Ja, das sind wichtige Punkte. Bei den Diskussionen um die CWA, z. B. von den Grünen, die mir ansonsten näher stehen als andere Parteien, haben mich fast zum Schreien gebracht. Und Drosten wohl auch :wink: Insgesamt sind das aber auch die Punkte, die Politiker besser machen könnten. In der Realität spricht natürlich viel dagegen, z. B. der Blick auf die Wahl in 2021 …

Mein ursprünglicher Post war aber auch dadurch ausgelöst, weil Ulf und Phlip so detailliert auf den Unterschied zwischen den Apps diskutiert haben. Aber solange die nicht genutzt werden, bringt uns der Unterschied zwischen Luca und CWA auch nichts. Ist doch völlig illusorisch, dass bei einem privaten Treffen QR-Codes gescannt werden von Menschen, die sich weigern, die CWA zu installieren.

--------

AUFGABE » Nennen Sie alle Personen, die im Textauszug mit Namen genannt werden.

--------

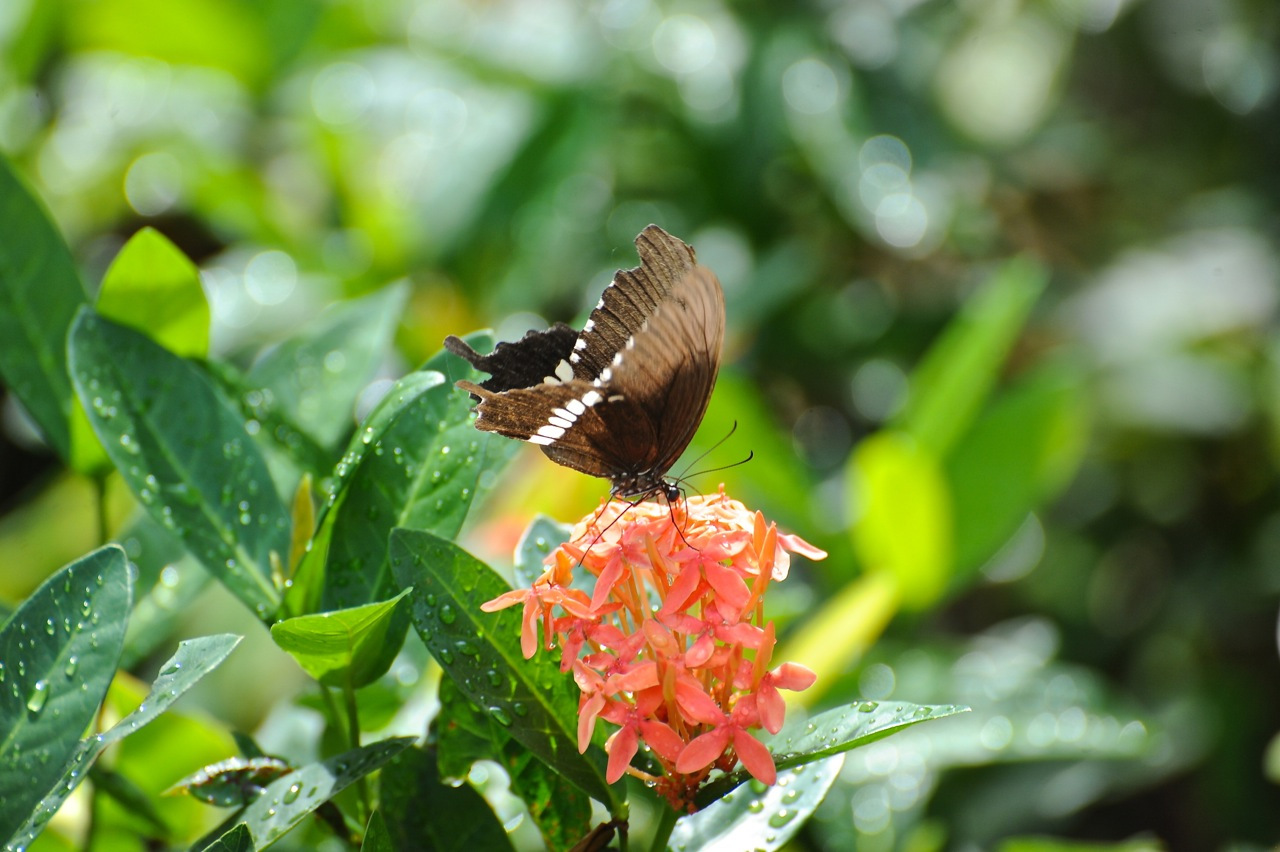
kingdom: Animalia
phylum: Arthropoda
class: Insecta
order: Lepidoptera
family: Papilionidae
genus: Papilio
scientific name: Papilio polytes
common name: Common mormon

--------

ANTWORT » Im Textauszug werden Drosten, Ulf und Phlip mit Namen genannt.